WTF?! Researchers not too long ago uncovered a vulnerability that might permit hackers to unlock and begin a number of Honda automobile fashions remotely. The impacted mannequin record identifies 10 of Honda’s hottest fashions as weak. To make issues worse, the present findings lead researchers to imagine that the vulnerability might be current on all Honda automobiles from 2012 via 2022.
The safety flaw, dubbed RollingPWN by researchers, exploits a part of Honda’s keyless entry system. The present entry system depends on a rolling code mannequin that creates a brand new entry code every time house owners press the fob button. Once issued, the earlier ones ought to be made unusable to forestall replay assaults. Instead, researchers Kevin26000 and Wesley Li found the previous codes might be rolled again and used to acquire undesirable entry to the automobile.
The researchers examined the vulnerability throughout a number of Honda fashions starting from 2012 via 2022. The record of affected take a look at automobiles consists of:
- Honda Civic 2012
- Honda XR-V 2018
- Honda CR-V 2020
- Honda Accord 2020
- Honda Odyssey 2020
- Honda Inspire 2021
- Honda Fit 2022
- Honda Civic 2022
- Honda VE-1 2022
- Honda Breeze 2022
Based on the record and profitable checks of the exploit, Kevin26000 and Li strongly imagine the vulnerability may have an effect on all Honda automobiles and never simply the preliminary ten listed above.
Providing a repair for the vulnerability could also be as advanced because the exploit itself. Honda may patch the flaw through an over-the-air (OTA) firmware replace, however lots of the vehicles affected do not present OTA assist. The bigger pool of doubtless impacted automobiles makes a recall state of affairs unlikely.

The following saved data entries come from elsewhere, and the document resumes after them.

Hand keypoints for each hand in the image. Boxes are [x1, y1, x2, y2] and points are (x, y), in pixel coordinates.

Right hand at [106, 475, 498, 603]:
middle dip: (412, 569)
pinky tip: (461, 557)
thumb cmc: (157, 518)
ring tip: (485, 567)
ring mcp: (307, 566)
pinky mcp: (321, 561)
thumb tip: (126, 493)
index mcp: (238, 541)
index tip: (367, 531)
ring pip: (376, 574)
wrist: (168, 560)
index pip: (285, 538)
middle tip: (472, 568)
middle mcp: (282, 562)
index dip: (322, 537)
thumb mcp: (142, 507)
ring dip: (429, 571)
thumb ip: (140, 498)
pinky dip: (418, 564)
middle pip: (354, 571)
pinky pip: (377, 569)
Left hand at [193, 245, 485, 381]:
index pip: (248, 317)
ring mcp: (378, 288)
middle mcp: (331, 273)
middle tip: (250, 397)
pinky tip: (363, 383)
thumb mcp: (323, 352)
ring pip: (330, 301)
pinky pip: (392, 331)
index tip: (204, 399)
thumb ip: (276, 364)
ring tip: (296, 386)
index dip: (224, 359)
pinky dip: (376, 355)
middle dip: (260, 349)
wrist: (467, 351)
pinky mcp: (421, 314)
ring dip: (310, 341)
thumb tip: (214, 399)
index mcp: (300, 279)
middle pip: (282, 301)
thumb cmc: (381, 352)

Ladies and gents, it’s my honor to presenting you the Rolling-Pwn assault analysis on Honda Keyfob system. ( pic.twitter.com/3ZccqfJrUa
— Kevin2600 (@Kevin2600) July 7, 2022
For now, analysis is ongoing to find out how widespread the vulnerability is. Based on the character of the assault, Kevin26000 and Li strongly suspect that the problem can also impression different automotive makers.
The discovering is only one extra in a collection of entry vulnerabilities found throughout Honda’s line of automobiles this 12 months. In March, researchers recognized a man-in-the-middle exploit (CVE-2022-27254) the place RF indicators might be intercepted and manipulated for later use. Kevin26000 had additionally reported an analogous replay assault (CVE-2021-46145) again in January 2022.